$111M in crypto shorts liquidated in past hour as cooling CPI sparks massive rally
A lower-than-expected inflation print sent Bitcoin surging past $64K, catching leveraged short sellers in a brutal squeeze.
Short sellers just had a very bad hour. Approximately $111 million in crypto short positions were liquidated in roughly 60 minutes after US inflation data came in cooler than Wall Street expected, triggering a sharp rally across digital assets.
Bitcoin ripped past $64,000 and briefly approached $65,000, while Ethereum climbed to around $1,900. The move was fast, violent, and extremely one-sided, which is exactly the kind of price action that turns leveraged bets into expensive lessons.

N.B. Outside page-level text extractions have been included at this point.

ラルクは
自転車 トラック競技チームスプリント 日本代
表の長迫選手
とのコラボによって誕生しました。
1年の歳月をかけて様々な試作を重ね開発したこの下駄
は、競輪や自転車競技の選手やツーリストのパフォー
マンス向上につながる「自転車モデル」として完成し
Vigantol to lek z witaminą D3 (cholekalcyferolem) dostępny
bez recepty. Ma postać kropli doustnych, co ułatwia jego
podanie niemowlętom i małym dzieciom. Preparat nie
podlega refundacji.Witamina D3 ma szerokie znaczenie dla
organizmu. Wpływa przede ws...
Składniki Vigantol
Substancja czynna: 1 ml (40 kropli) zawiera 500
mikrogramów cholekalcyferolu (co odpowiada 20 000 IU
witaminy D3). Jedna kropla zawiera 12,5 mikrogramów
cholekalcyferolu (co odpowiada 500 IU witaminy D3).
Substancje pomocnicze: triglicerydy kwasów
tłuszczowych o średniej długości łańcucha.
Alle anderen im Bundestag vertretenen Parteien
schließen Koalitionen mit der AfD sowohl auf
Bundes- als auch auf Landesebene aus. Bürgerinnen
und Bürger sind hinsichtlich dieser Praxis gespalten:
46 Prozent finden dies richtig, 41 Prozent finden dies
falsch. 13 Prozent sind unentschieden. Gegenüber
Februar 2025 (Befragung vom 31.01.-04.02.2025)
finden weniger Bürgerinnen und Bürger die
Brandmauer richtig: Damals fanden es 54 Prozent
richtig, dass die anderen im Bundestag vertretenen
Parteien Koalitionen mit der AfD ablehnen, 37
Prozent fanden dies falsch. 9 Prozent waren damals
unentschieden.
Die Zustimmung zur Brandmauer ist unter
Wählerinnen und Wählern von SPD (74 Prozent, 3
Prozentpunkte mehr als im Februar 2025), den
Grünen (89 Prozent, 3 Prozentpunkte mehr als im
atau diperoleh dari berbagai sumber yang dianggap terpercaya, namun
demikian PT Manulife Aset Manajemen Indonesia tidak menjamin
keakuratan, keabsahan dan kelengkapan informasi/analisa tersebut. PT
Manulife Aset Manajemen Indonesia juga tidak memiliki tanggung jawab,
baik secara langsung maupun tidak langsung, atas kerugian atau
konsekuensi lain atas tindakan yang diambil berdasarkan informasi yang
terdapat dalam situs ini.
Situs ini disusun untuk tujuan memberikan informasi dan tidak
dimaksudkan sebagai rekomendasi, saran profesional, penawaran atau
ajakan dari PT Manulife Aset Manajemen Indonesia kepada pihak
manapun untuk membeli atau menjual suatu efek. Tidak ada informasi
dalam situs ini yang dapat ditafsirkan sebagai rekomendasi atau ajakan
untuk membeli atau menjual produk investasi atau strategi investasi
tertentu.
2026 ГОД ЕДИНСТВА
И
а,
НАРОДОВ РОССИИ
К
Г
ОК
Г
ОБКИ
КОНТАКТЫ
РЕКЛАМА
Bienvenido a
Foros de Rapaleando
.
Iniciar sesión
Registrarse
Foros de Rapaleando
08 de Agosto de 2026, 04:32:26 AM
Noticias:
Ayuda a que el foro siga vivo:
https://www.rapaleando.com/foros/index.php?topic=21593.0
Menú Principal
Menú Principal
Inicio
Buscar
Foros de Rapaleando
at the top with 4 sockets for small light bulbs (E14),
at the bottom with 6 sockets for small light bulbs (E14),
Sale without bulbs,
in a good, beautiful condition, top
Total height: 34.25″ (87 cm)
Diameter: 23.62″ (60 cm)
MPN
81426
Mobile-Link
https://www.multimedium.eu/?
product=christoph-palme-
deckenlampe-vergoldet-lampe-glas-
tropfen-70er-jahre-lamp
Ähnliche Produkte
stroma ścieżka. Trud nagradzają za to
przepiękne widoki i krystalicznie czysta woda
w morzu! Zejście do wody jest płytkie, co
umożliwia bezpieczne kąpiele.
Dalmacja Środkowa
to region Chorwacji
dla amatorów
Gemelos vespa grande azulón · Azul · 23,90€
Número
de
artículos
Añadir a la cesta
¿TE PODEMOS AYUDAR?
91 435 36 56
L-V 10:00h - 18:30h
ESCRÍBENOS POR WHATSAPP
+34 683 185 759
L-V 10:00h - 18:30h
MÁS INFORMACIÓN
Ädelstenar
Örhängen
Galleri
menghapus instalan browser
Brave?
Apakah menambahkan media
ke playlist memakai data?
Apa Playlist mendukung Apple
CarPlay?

What happened and why it matters
The catalyst was the July 14 US Consumer Price Index report, which showed headline inflation at 3.5% year-over-year. That came in below expectations, and the month-over-month decline was the largest since April 2020.
The market’s response was immediate. Bitcoin surged, dragging the rest of the crypto market with it, and traders who had bet on prices going lower got caught on the wrong side. Of the roughly $111 million in liquidations, approximately $105.8 million were short positions, meaning the vast majority of the pain was concentrated among bears.
ETH shorts were hit particularly hard, with over $56 million in Ethereum-related short liquidations alone. That level of short-unwinding activity in a single asset, in a single hour, suggests the positioning going into the CPI print was heavily skewed bearish.
A pattern emerging in July
This isn’t even the first time this month that shorts have been obliterated at scale. On July 7, approximately $108 million in short positions were liquidated in a similar rapid squeeze. Two episodes of $100M-plus short liquidations in the span of a week suggests that bearish positioning in crypto has become dangerously crowded.
After the initial hour of carnage, total liquidations across all positions expanded into the hundreds of millions within 24 hours, reflecting the kind of cascading volatility that leverage creates.
The macro picture for crypto
The month-over-month decline being the steepest since April 2020 gave bulls a compelling narrative: the disinflationary trend is accelerating, and the Fed’s next move is more likely to be a cut than a hold.
What this means for investors
The most obvious takeaway is about leverage. When $105.8 million in shorts get wiped out in an hour, it’s a reminder that leveraged positions in crypto carry existential risk on short timeframes. The repeated pattern of massive short liquidations, twice in July alone, also raises questions about market structure. When positioning gets this one-sided, it creates fragility.